29 November 2010 Categories: Gerry's Corner

         There are many good employers around us, unfortunately the better employers are very large employers i.e. Conglomerates, Internationals. These companies have deep pockets and have a lot invested in their employees. The reality is the majority of employees work for much smaller organizations therefore sometimes they are neglected or ignored. Here is a hypothetical story that is way too common.

      An employee has been with a company for 10 years. During that time they have grown with the company by learning its’ operations and culture. In doing so they got to know the managers and owners along with their likes and dislikes. Along with growing with the company they become more proficient with their duties hence more duties are added on. In other words, the initial written job description is a page long after 10 years it is 4 pages long. Yes, they did get minor salary increases over the years but the truth is if the job was properly evaluated, the job now is probably underpaid. The employee gets discouraged not getting paid what they are worth therefore decides to resign hopefully with another job in hand. The phenomenon that takes place now is one of the following. The employer puts someone else in the job and finds the new employee cannot do the job as efficiently so adds another employee to help. Or the employer goes outside the organization and hires someone new but finds they have to pay a lot more money for them. Sometimes when a resignation is received, the employer decides to make a counter offer or negotiate a new salary ( give a salary increase ) with the employee resigning. In my personal opinion, this is admittance on the part of the employer of not taking care of the employee in the first place. Sometimes the employer will try to lure the x-employee back with the promise of more money. The employer makes a big mistake by assuming the employee will never leave because of their long tenure, bonus plans, kids in school, work location, etc. The employer tries to save a few dollars in the short term but lands up paying big dollars in the long term.

         My advice to employers is don’t ever neglect your employees for the sake of a few dollars, it will always cost you more later plus you will never gain the employee’s total trust again because you have admitted to taking advantage of them and they will expect you to do the same in the future. My advice to employees is never return to your former employer because history will repeat itself. Even if you get a big raise after resigning and decide to stay, you should now start looking for another job because now you know what you are actually worth.
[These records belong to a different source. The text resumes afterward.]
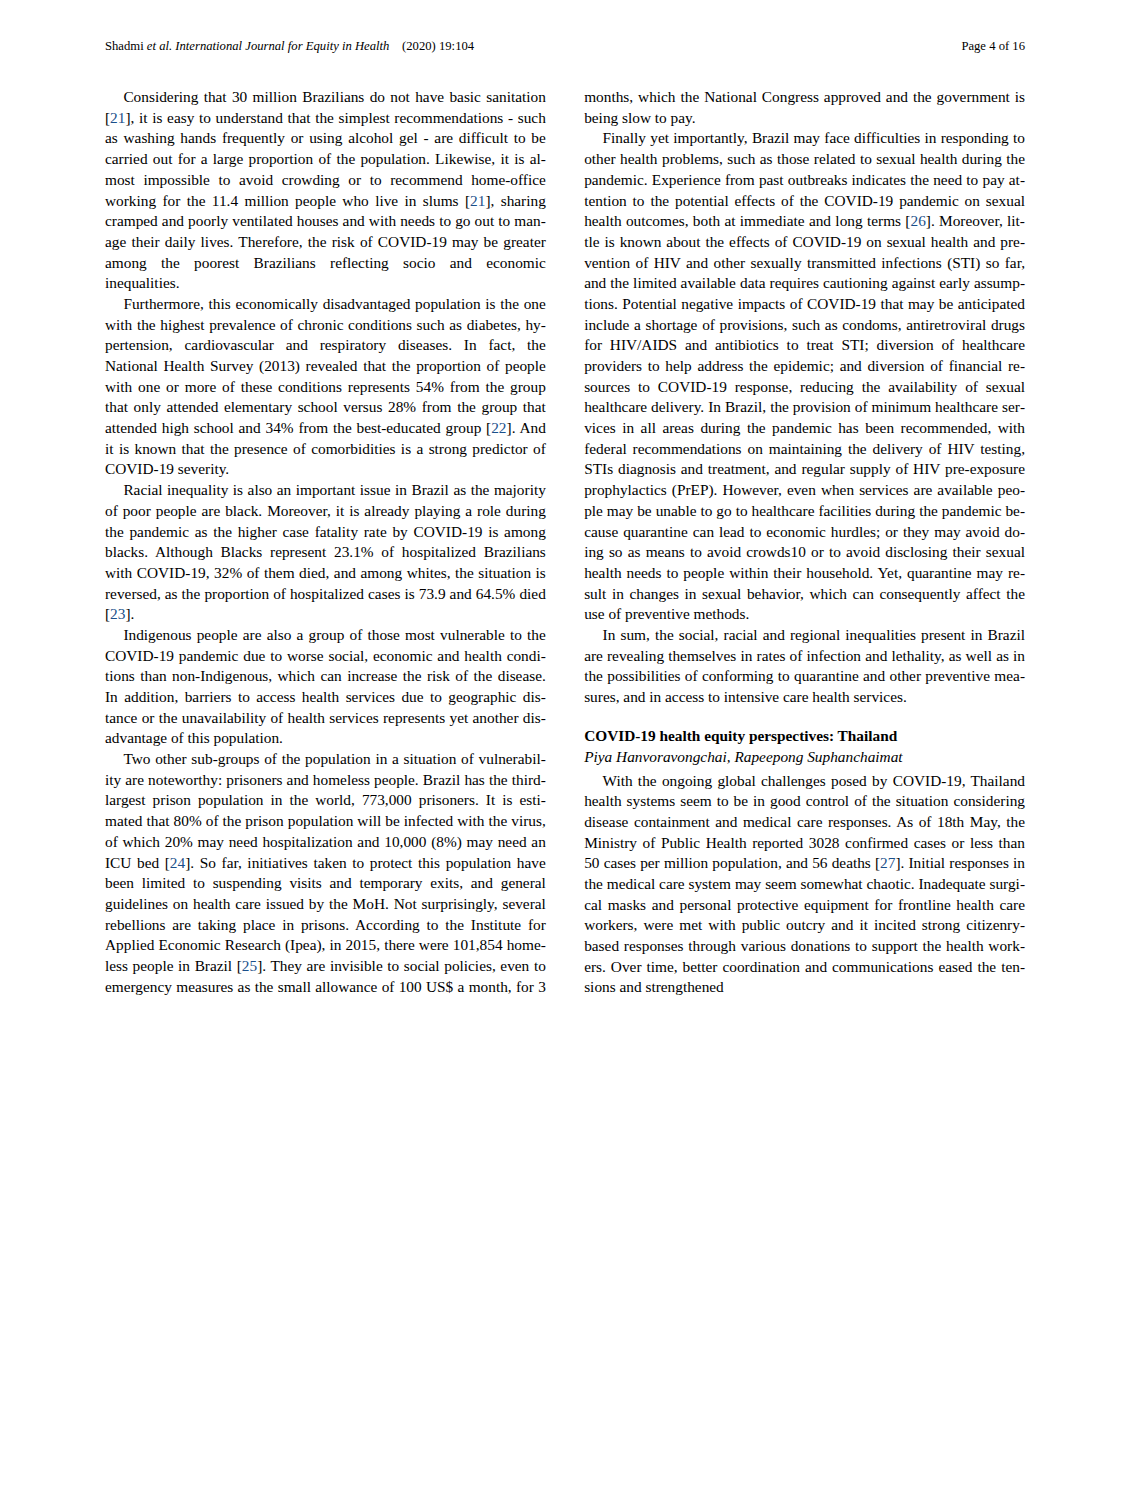Shadmi et al. International Journal for Equity in Health (2020) 19:104
Page 4 of 16
Considering that 30 million Brazilians do not have basic sanitation [21], it is easy to understand that the simplest recommendations - such as washing hands frequently or using alcohol gel - are difficult to be carried out for a large proportion of the population. Likewise, it is almost impossible to avoid crowding or to recommend home-office working for the 11.4 million people who live in slums [21], sharing cramped and poorly ventilated houses and with needs to go out to manage their daily lives. Therefore, the risk of COVID-19 may be greater among the poorest Brazilians reflecting socio and economic inequalities.
Furthermore, this economically disadvantaged population is the one with the highest prevalence of chronic conditions such as diabetes, hypertension, cardiovascular and respiratory diseases. In fact, the National Health Survey (2013) revealed that the proportion of people with one or more of these conditions represents 54% from the group that only attended elementary school versus 28% from the group that attended high school and 34% from the best-educated group [22]. And it is known that the presence of comorbidities is a strong predictor of COVID-19 severity.
Racial inequality is also an important issue in Brazil as the majority of poor people are black. Moreover, it is already playing a role during the pandemic as the higher case fatality rate by COVID-19 is among blacks. Although Blacks represent 23.1% of hospitalized Brazilians with COVID-19, 32% of them died, and among whites, the situation is reversed, as the proportion of hospitalized cases is 73.9 and 64.5% died [23].
Indigenous people are also a group of those most vulnerable to the COVID-19 pandemic due to worse social, economic and health conditions than non-Indigenous, which can increase the risk of the disease. In addition, barriers to access health services due to geographic distance or the unavailability of health services represents yet another disadvantage of this population.
Two other sub-groups of the population in a situation of vulnerability are noteworthy: prisoners and homeless people. Brazil has the third-largest prison population in the world, 773,000 prisoners. It is estimated that 80% of the prison population will be infected with the virus, of which 20% may need hospitalization and 10,000 (8%) may need an ICU bed [24]. So far, initiatives taken to protect this population have been limited to suspending visits and temporary exits, and general guidelines on health care issued by the MoH. Not surprisingly, several rebellions are taking place in prisons. According to the Institute for Applied Economic Research (Ipea), in 2015, there were 101,854 homeless people in Brazil [25]. They are invisible to social policies, even to emergency measures as the small allowance of 100 US$ a month, for 3 months, which the National Congress approved and the government is being slow to pay.
Finally yet importantly, Brazil may face difficulties in responding to other health problems, such as those related to sexual health during the pandemic. Experience from past outbreaks indicates the need to pay attention to the potential effects of the COVID-19 pandemic on sexual health outcomes, both at immediate and long terms [26]. Moreover, little is known about the effects of COVID-19 on sexual health and prevention of HIV and other sexually transmitted infections (STI) so far, and the limited available data requires cautioning against early assumptions. Potential negative impacts of COVID-19 that may be anticipated include a shortage of provisions, such as condoms, antiretroviral drugs for HIV/AIDS and antibiotics to treat STI; diversion of healthcare providers to help address the epidemic; and diversion of financial resources to COVID-19 response, reducing the availability of sexual healthcare delivery. In Brazil, the provision of minimum healthcare services in all areas during the pandemic has been recommended, with federal recommendations on maintaining the delivery of HIV testing, STIs diagnosis and treatment, and regular supply of HIV pre-exposure prophylactics (PrEP). However, even when services are available people may be unable to go to healthcare facilities during the pandemic because quarantine can lead to economic hurdles; or they may avoid doing so as means to avoid crowds10 or to avoid disclosing their sexual health needs to people within their household. Yet, quarantine may result in changes in sexual behavior, which can consequently affect the use of preventive methods.
In sum, the social, racial and regional inequalities present in Brazil are revealing themselves in rates of infection and lethality, as well as in the possibilities of conforming to quarantine and other preventive measures, and in access to intensive care health services.
COVID-19 health equity perspectives: Thailand
Piya Hanvoravongchai, Rapeepong Suphanchaimat
With the ongoing global challenges posed by COVID-19, Thailand health systems seem to be in good control of the situation considering disease containment and medical care responses. As of 18th May, the Ministry of Public Health reported 3028 confirmed cases or less than 50 cases per million population, and 56 deaths [27]. Initial responses in the medical care system may seem somewhat chaotic. Inadequate surgical masks and personal protective equipment for frontline health care workers, were met with public outcry and it incited strong citizenry-based responses through various donations to support the health workers. Over time, better coordination and communications eased the tensions and strengthened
      I have seen this scenario too many times and there are no winners. The employer loses on their investment in people and even if this is one employee the other employees see what you have done. This is real bad for employer/employee relations. As an employee you will gain in the short term but you will be haunted wondering if you are maybe worth more and if the employer will take advantage of you again. As my final note, this little story repeats itself over time and is not sensitive to good or bad Economic times.